[Required action A]:
In the text on smoking and the circulatory system, what are the alveoli?
[Required action B]:
Extend the text on how smoking affects the circulatory system, starting right after its last sentence.

START Extract to read

How Smoking Impacts the Circulatory System

Smoking can cause extensive damage to all aspects of health. However, in relation to the circulatory system, smoking is frequently the reason for many diseases of the heart, and it damages the blood vessels, poisons the blood and creates havoc within the lungs.

It is a well known fact that to imbibe any tobacco product is detrimental to health, but it is the tailor made cigarettes that bring about the most damage, and they are among the most expensive tobacco product on the market. Surprisingly, it is these that are the most popular.

Smoking reduces the body’s oxygen supply and of course, the problem begins inside the lungs, and this is mainly due to the tar and carbon monoxide within cigarettes. Tar accumulates in the lungs and restricts the area available for the absorption of oxygen. Carbon monoxide is a poisonous gas and it is carried across the membranes of the alveoli, which are the small air sacs within the lungs, into the tiny blood vessels known as capillaries and then the poison is transported around the body in the blood stream.

END Extract to read
START Data records

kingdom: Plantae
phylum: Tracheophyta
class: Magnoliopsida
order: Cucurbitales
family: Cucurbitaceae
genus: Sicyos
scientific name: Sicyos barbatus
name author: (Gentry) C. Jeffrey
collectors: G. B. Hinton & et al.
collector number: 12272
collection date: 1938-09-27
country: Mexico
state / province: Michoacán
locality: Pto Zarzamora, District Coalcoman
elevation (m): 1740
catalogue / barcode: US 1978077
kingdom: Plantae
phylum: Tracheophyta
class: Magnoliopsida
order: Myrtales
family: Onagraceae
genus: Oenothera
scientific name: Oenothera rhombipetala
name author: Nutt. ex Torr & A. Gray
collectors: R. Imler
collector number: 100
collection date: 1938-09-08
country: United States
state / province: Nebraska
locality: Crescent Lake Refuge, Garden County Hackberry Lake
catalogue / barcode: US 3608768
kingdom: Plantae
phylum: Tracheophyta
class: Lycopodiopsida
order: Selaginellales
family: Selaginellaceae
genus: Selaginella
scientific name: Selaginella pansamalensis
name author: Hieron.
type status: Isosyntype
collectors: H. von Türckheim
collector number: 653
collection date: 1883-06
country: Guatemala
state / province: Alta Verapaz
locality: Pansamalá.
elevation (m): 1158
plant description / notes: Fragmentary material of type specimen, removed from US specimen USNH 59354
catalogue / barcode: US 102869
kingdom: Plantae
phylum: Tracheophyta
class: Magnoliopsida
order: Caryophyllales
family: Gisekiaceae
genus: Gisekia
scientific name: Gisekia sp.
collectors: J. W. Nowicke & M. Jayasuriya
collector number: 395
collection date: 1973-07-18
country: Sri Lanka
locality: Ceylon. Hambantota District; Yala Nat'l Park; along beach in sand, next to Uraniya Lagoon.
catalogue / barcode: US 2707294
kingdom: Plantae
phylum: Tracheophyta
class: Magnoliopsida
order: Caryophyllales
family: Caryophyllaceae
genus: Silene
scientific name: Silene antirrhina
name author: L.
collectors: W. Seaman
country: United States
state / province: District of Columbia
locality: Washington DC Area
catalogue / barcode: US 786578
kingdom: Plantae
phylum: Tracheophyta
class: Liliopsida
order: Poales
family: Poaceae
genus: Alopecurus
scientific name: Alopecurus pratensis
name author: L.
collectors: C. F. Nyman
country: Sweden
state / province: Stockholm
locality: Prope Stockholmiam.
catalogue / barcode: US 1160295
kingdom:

END Data records

[Written answer A]:
They are the small air sacs within the lungs.

[Written answer B]:
One of the most common illnesses of the lungs related to smoking is chronic bronchitis which affects the bronchi within the lungs. Excessive mucus accumulates and obstructs the smaller structures known as the bronchioles, a great deal of difficulty in breathing occurs and this causes an increase in pressure within the alveoli and if this becomes severe enough to rupture the alveolar membranes, then another more serious disease known as emphysema occurs.

Emphysema is common among people who have been heavy smokers for a number of years, and this condition causes a reduction in the gaseous exchange of carbon dioxide from the capillaries into the alveoli and of oxygen from the alveoli into the capillary blood. Increased resistance within the lungs can ultimately lead to right sided heart failure.

Right sided heart failure occurs when the right ventricle, which is one of the four chambers of the heart’s interior, cannot contract strongly enough to empty itself of blood. The right atrium, the chamber above the right ventricle, and the vena cavae (this refers to the superior and inferior vena cava which are two large veins that deliver blood into the heart) become congested with blood and this creates further congestion throughout the systemic circulation.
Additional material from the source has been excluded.